The study by Associate Professor Susanna Larsson and by Shuai Yuan of the Karolinska Institutet, Stockholm, Sweden, used a technique called 'Mendelian Randomization' (MR), which uses genetic variation as a natural experiment to investigate the causal relations between potentially modifiable risk factors and health outcomes in observational data. MR is less likely to be affected by confounding or reverse causation than observational studies.

To identify possible risk factors for T2D, the authors conducted a review of meta-analyses and review articles in the PubMed database and found 1,360 relevant articles. They found a total of 97 risk factors that could be investigated using the MR method. For the study population, they used summary-level data from the Diabetes Genetics Replication And Meta-analysis consortium (74,124 types 2 diabetes cases and 824,006 controls of European ancestry). The team then checked that these potential causal associations could be replicated in a separate independent population, using the FinnGen consortium (11,006 types 2 diabetes cases and 82,655 controls of European ancestry).

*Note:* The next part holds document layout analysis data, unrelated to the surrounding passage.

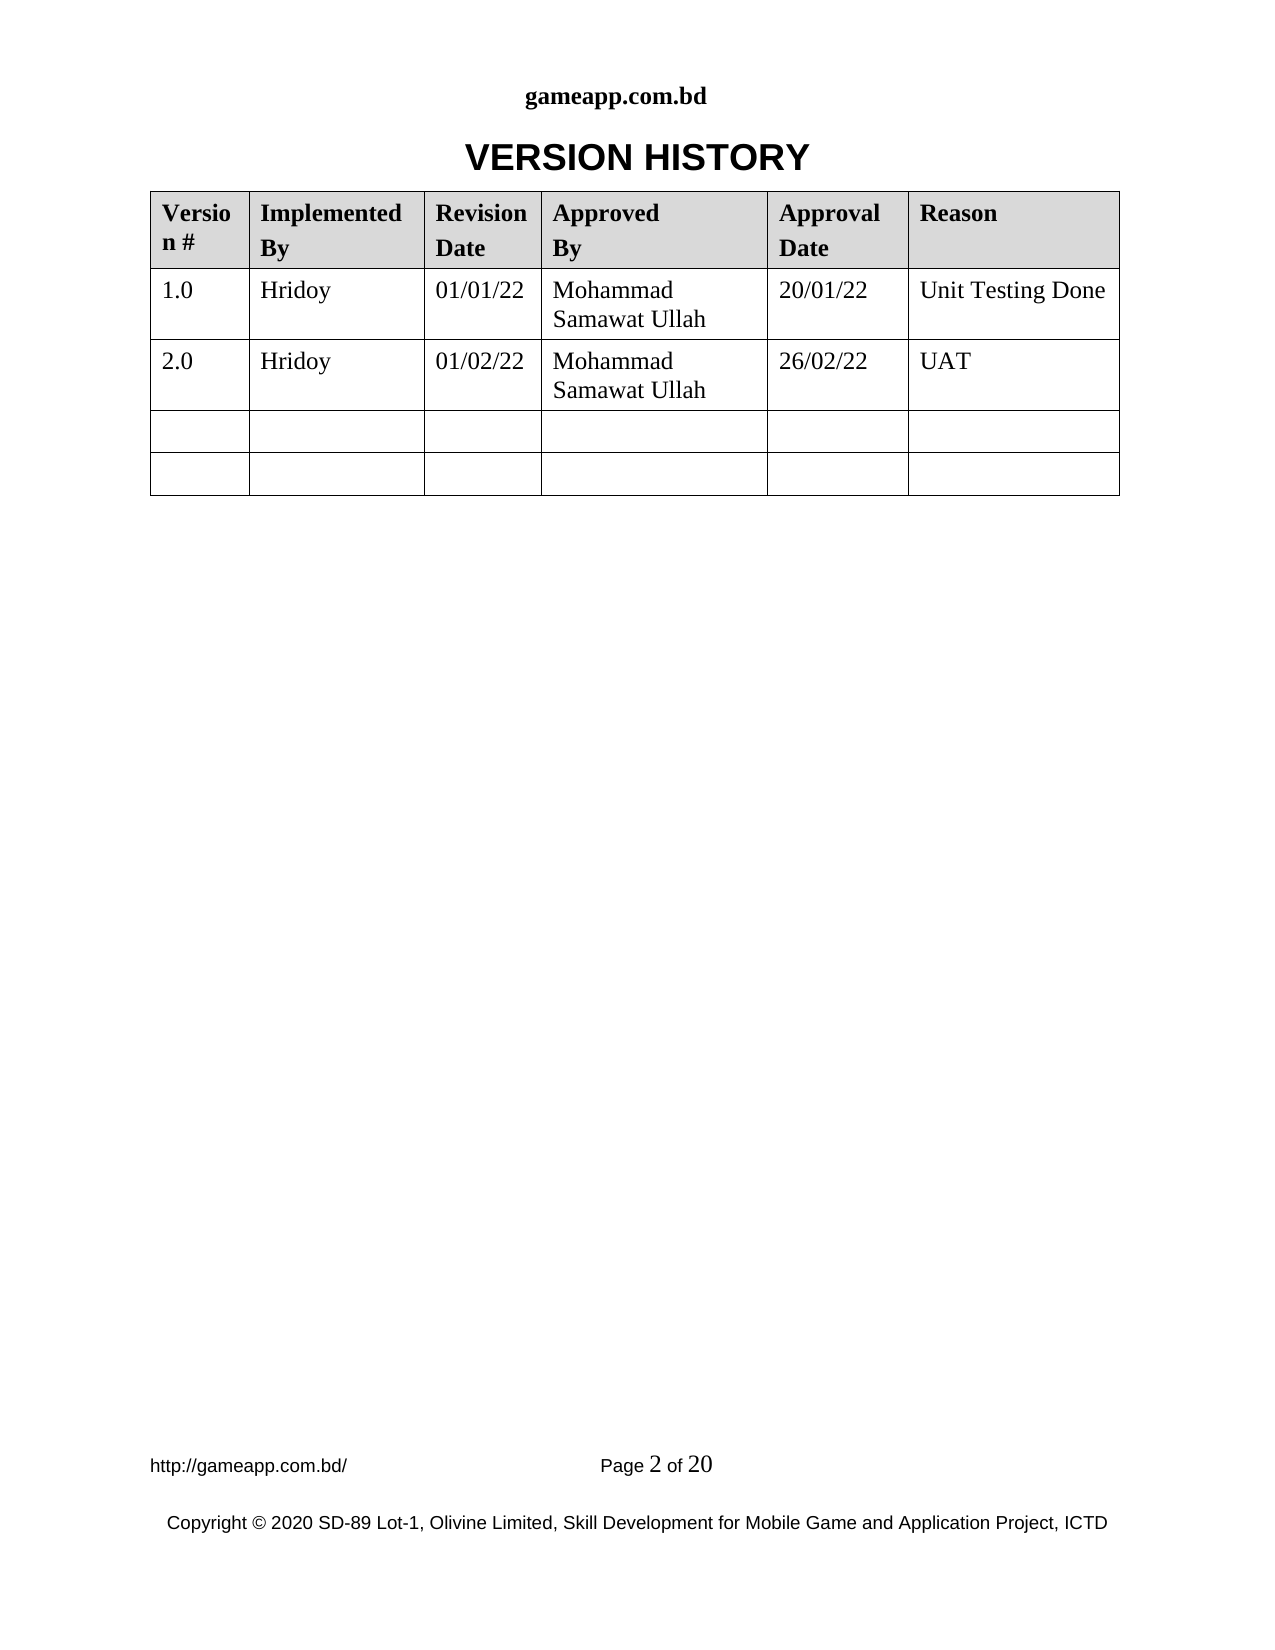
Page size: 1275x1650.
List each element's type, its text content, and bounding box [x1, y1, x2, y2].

table_cell UAT [909, 340, 1119, 410]
title VERSION HISTORY [150, 135, 1125, 178]
table_cell 20/01/22 [768, 269, 908, 339]
table_cell [542, 411, 767, 452]
table_cell [542, 453, 767, 494]
table_cell Hridoy [250, 340, 424, 410]
table_cell Hridoy [250, 269, 424, 339]
table_cell 1.0 [151, 269, 249, 339]
table_cell Mohammad Samawat Ullah [542, 269, 767, 339]
table_header Revision Date [425, 192, 541, 268]
table_cell [151, 453, 249, 494]
table_cell 01/01/22 [425, 269, 541, 339]
table_cell Mohammad Samawat Ullah [542, 340, 767, 410]
table_cell [151, 411, 249, 452]
table_cell 26/02/22 [768, 340, 908, 410]
table_cell Unit Testing Done [909, 269, 1119, 339]
table_header Version # [151, 192, 249, 268]
table_cell [909, 453, 1119, 494]
table_cell [909, 411, 1119, 452]
table_cell [250, 453, 424, 494]
table_header Approval Date [768, 192, 908, 268]
table_cell 01/02/22 [425, 340, 541, 410]
table_cell [250, 411, 424, 452]
table_cell [425, 453, 541, 494]
table_cell [768, 453, 908, 494]
table_cell [768, 411, 908, 452]
table_header Reason [909, 192, 1119, 268]
table_cell [425, 411, 541, 452]
table_header Approved By [542, 192, 767, 268]
table_cell 2.0 [151, 340, 249, 410]
table_header Implemented By [250, 192, 424, 268]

They found evidence of causal associations between 34 exposures (19 risk factors and 15 protective factors) and T2D. Insomnia was identified as a novel risk factor, with people with insomnia being 17% more likely to develop T2D than those without.

The other 18 risk factors for T2D were depression, systolic blood pressure, starting smoking, lifetime smoking, coffee (caffeine) consumption, blood plasma levels of the amino acids isoleucine, valine, and leucine, liver enzyme alanine aminotransferase (a sign of liver function), childhood and adulthood body mass index (BMI), body fat percentage, visceral (internal) fat mass, resting heart rate, and blood plasma levels of four fatty acids.